Пока ожидали тлхукотлей, известных своей честностью и мужеством, Каральби удостоил наконец сына вниманием и пересказал ему тот старинный хабар, что передавался в роду из поколения в поколение. Случай для этого, что и говорить, был самый подходящий. Канболет слушал, боясь проронить невольное восклицание, боясь кашлянуть или вздохнуть. Щеки его то покрывались румянцем, то неожиданно бледнели. Глаза, похожие на две большие, но еще не дозрелые темно-серые сливы, смотрели не мигая, губы чуть подрагивали. Закончил Каральби так:

– Теперь ты понимаешь, почему знаменитый панцирь должен принадлежать Тузарову? Ибо – аллах свидетель – велики заслуги родоначальника нашей фамилии. У нас на него гораздо больше прав, чем у Шогенуковых. Тамбиевы – не в счет. Не сумели сохранить ни религию своего героя-предка, ни княжеское достоинство. Оба их рода вялы и малоподвижны.
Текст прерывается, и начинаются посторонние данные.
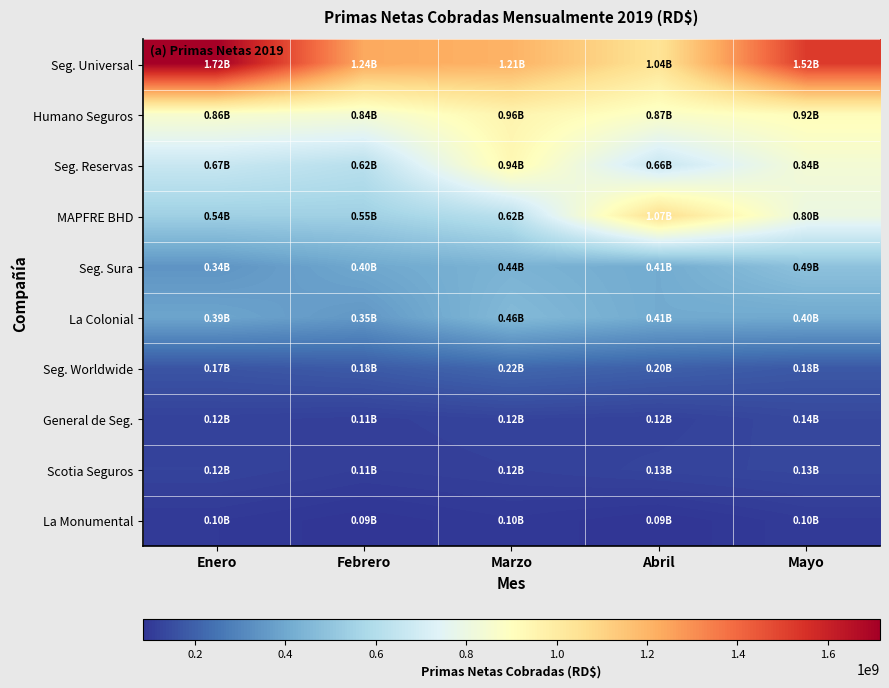

Rank the series by their maximum value, from highest to lowest.

Seg. Universal, MAPFRE BHD, Humano Seguros, Seg. Reservas, Seg. Sura, La Colonial, Seg. Worldwide, General de Seg., Scotia Seguros, La Monumental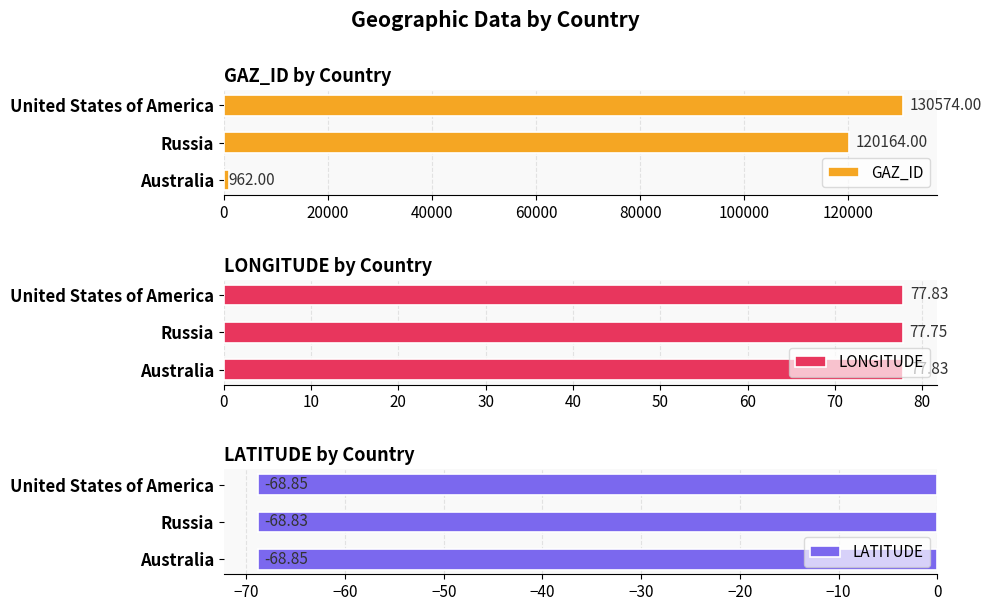

Read the LATITUDE value at United States of America.

-68.8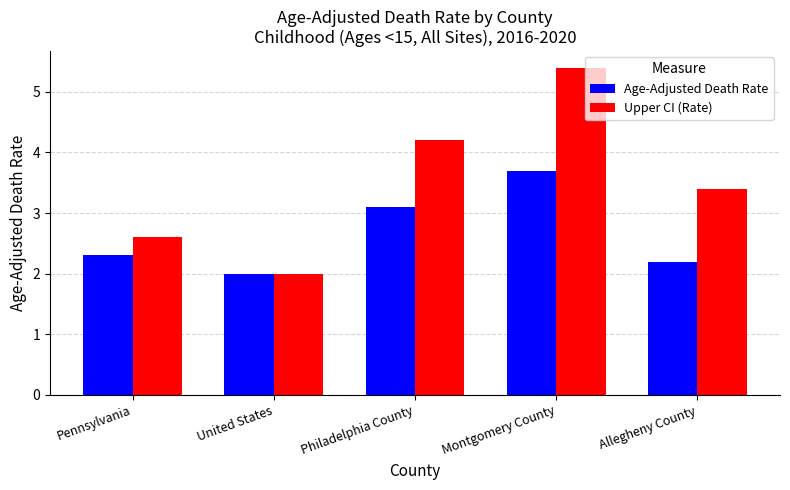

What is the difference between the maximum and minimum values in the Upper CI (Rate) series?

3.4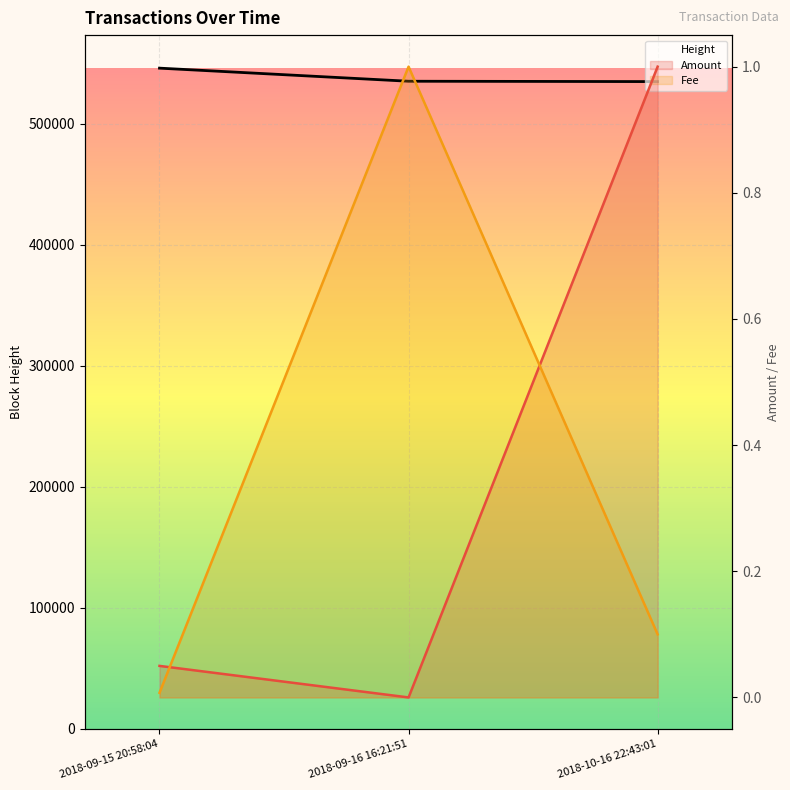

What is the label of the 2nd point from the left?

2018-09-16 16:21:51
– Если бы отец позволил мне самому отбить панцирь… – застенчиво проговорил Канболет.

Голос Тузарова-младшего, грубоватый и низкий, никак не вязался с его нежным лицом, так легко выдававшим все чувства: добрые, чуть задумчивые глаза, обрамленные густыми ресницами; прямой нос, не короткий и не длинный; губы – как у девушки, розовые, слегка припухлые; подбородок – плавно закругленный, на нем и щетина пробивалась лишь на третий день после бритья; черные усы – их кончики уже немножко свешивались ниже уголков рта – были еще по-юношески мягкими и пушистыми.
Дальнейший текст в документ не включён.